Ryan, the architect of a controversial proposal to overhaul Medicare and an opponent of the Affordable Care Act, has a small investment ($1,000-$15,000) in Medco Health Solutions, which could be a beneficiary of health care reform. Medco is a pharmacy benefit manager; with 32 million people expected to gain health insurance through health reform, that's a large potential new customer base for covered prescription drugs. The Ryan disclosure form also lists investments in drug makers Baxter International, Bristol Myers, Abbot Labs and Edward LifeSciences.
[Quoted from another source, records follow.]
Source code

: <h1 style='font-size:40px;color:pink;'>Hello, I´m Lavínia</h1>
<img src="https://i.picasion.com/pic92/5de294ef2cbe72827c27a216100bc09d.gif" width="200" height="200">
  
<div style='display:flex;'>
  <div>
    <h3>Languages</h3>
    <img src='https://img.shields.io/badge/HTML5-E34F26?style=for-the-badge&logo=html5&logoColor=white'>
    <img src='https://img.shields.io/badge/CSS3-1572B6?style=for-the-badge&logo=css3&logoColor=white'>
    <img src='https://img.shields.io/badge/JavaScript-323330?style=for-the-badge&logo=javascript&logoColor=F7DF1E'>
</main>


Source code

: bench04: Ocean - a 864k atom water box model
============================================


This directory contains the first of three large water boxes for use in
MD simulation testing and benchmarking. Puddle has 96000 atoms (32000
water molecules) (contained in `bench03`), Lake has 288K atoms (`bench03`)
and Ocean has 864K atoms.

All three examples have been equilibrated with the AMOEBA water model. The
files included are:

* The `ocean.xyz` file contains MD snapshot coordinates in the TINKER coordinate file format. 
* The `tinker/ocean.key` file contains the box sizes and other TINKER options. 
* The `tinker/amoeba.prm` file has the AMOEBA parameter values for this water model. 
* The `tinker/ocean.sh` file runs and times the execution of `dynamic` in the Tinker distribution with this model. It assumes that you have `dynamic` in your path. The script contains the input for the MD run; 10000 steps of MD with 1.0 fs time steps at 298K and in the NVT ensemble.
Among his other investments, Ryan also reported investments in both Goldman Sachs and Berkshire Hathaway (B shares) valued between $1,001-$15,000.
Barney Frank: Bonding with Munis, not Financial Stocks
As half the namesake of the Dodd-Frank financial reform bill, I figured it would be interesting to see how the Massachusetts representative invests. Let's just say it sure would be fun to seat Frank next to municipal bond basher Meredith Whitney at a get together. The Massachusetts representative lists 34 individual municipal bond investments, all in-state issues. The stated value is somewhere between a shade under $1 million to as high as $2.36 million. Not only is all income free of federal tax, it also steers clear of Massachusetts's 5.3 percent state income tax.
No surprise, you won't find Goldman Sachs, JP Morgan or Bank of America among Frank's personal investments. His only stock holdings are through multiple accounts in the Calvert Social Investment Equity fund with a combined value of between $240,000-$600,000.